[Stored data entries]
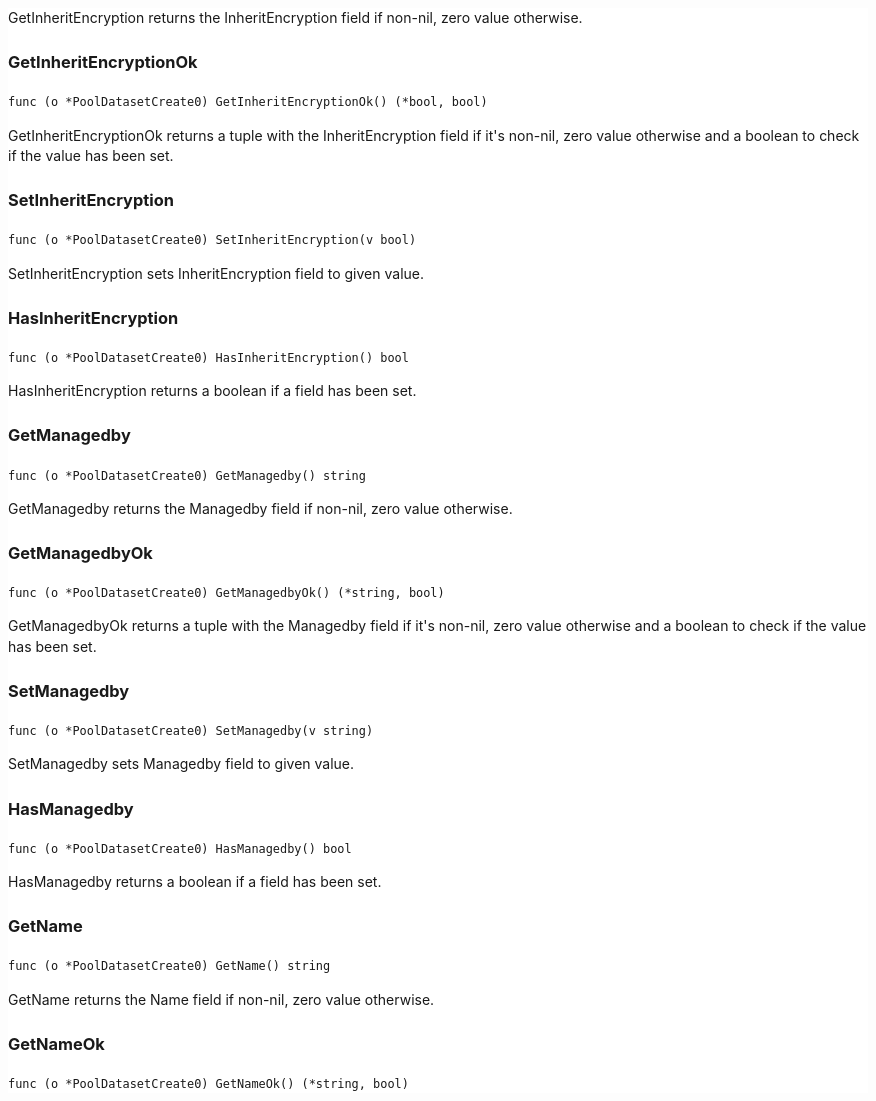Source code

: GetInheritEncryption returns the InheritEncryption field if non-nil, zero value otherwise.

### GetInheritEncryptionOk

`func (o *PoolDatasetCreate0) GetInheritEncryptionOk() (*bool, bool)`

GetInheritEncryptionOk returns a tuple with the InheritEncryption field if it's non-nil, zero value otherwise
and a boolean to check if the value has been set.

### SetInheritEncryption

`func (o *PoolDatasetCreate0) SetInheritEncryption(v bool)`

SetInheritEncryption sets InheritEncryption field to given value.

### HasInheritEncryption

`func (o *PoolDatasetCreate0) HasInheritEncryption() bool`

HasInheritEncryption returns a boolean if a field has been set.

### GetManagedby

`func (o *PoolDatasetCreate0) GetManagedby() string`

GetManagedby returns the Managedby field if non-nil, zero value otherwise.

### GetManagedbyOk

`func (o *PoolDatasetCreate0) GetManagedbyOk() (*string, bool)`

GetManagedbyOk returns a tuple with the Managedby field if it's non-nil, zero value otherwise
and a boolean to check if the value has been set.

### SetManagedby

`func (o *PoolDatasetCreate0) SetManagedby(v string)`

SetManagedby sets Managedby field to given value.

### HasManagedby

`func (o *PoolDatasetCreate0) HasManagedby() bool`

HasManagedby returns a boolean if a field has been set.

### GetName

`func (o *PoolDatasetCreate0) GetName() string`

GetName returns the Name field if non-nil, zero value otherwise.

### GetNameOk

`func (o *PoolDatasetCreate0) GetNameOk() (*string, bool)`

• **REQUEST**: Lay out the lines of the records above, from the line containing "### HasInheritEncryption" through the line containing "(o *PoolDatasetCreate0) HasManagedby()", as a Markdown table with the columns No. and Line. Number the rows and leave out blank lines.

• **EXERCISE ANSWER**:
| No. | Line |
|---|---|
| 1 | ### HasInheritEncryption |
| 2 | `func (o *PoolDatasetCreate0) HasInheritEncryption() bool` |
| 3 | HasInheritEncryption returns a boolean if a field has been set. |
| 4 | ### GetManagedby |
| 5 | `func (o *PoolDatasetCreate0) GetManagedby() string` |
| 6 | GetManagedby returns the Managedby field if non-nil, zero value otherwise. |
| 7 | ### GetManagedbyOk |
| 8 | `func (o *PoolDatasetCreate0) GetManagedbyOk() (*string, bool)` |
| 9 | GetManagedbyOk returns a tuple with the Managedby field if it's non-nil, zero value otherwise |
| 10 | and a boolean to check if the value has been set. |
| 11 | ### SetManagedby |
| 12 | `func (o *PoolDatasetCreate0) SetManagedby(v string)` |
| 13 | SetManagedby sets Managedby field to given value. |
| 14 | ### HasManagedby |
| 15 | `func (o *PoolDatasetCreate0) HasManagedby() bool` |